§ Entries provided
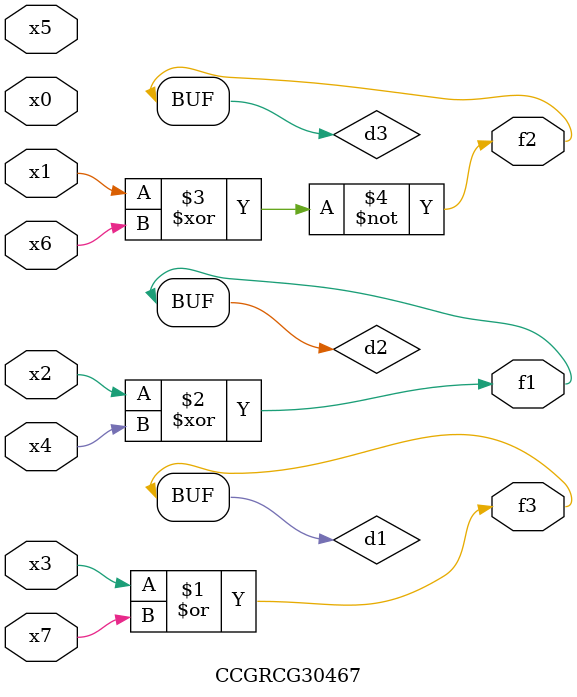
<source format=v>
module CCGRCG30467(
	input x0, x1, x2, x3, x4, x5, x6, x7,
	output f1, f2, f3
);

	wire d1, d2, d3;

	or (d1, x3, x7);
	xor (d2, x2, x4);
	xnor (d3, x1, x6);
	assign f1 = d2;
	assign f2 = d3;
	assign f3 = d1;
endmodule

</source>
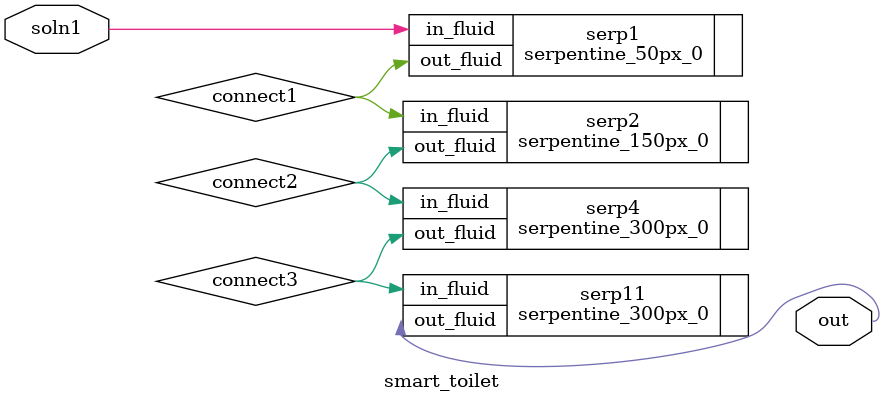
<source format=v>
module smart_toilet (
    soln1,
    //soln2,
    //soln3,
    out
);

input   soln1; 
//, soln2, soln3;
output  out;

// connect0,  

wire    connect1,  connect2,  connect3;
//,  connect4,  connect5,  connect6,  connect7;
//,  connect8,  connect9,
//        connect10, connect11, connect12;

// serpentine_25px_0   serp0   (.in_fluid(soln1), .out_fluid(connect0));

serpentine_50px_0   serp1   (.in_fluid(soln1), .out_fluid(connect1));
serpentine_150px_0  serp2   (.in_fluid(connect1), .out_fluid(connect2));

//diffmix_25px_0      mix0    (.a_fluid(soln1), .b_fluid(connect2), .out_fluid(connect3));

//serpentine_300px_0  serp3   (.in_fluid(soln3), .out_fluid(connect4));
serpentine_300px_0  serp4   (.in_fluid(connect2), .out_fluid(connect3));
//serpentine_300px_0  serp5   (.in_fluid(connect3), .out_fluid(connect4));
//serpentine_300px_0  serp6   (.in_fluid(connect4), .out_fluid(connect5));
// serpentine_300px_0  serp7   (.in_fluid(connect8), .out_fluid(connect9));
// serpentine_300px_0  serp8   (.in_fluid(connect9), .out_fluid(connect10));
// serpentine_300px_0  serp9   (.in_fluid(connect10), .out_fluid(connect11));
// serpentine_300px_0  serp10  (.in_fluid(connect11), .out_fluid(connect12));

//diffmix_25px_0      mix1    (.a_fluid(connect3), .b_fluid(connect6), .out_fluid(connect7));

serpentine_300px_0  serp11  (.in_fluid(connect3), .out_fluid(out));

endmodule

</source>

§ Task goal
Word for word, restate the whole listing and drop the images.

§ Solution to the problem
<source format=v>
module CCGRCG30467(
	input x0, x1, x2, x3, x4, x5, x6, x7,
	output f1, f2, f3
);

	wire d1, d2, d3;

	or (d1, x3, x7);
	xor (d2, x2, x4);
	xnor (d3, x1, x6);
	assign f1 = d2;
	assign f2 = d3;
	assign f3 = d1;
endmodule

</source>
<source format=v>
module smart_toilet (
    soln1,
    //soln2,
    //soln3,
    out
);

input   soln1; 
//, soln2, soln3;
output  out;

// connect0,  

wire    connect1,  connect2,  connect3;
//,  connect4,  connect5,  connect6,  connect7;
//,  connect8,  connect9,
//        connect10, connect11, connect12;

// serpentine_25px_0   serp0   (.in_fluid(soln1), .out_fluid(connect0));

serpentine_50px_0   serp1   (.in_fluid(soln1), .out_fluid(connect1));
serpentine_150px_0  serp2   (.in_fluid(connect1), .out_fluid(connect2));

//diffmix_25px_0      mix0    (.a_fluid(soln1), .b_fluid(connect2), .out_fluid(connect3));

//serpentine_300px_0  serp3   (.in_fluid(soln3), .out_fluid(connect4));
serpentine_300px_0  serp4   (.in_fluid(connect2), .out_fluid(connect3));
//serpentine_300px_0  serp5   (.in_fluid(connect3), .out_fluid(connect4));
//serpentine_300px_0  serp6   (.in_fluid(connect4), .out_fluid(connect5));
// serpentine_300px_0  serp7   (.in_fluid(connect8), .out_fluid(connect9));
// serpentine_300px_0  serp8   (.in_fluid(connect9), .out_fluid(connect10));
// serpentine_300px_0  serp9   (.in_fluid(connect10), .out_fluid(connect11));
// serpentine_300px_0  serp10  (.in_fluid(connect11), .out_fluid(connect12));

//diffmix_25px_0      mix1    (.a_fluid(connect3), .b_fluid(connect6), .out_fluid(connect7));

serpentine_300px_0  serp11  (.in_fluid(connect3), .out_fluid(out));

endmodule

</source>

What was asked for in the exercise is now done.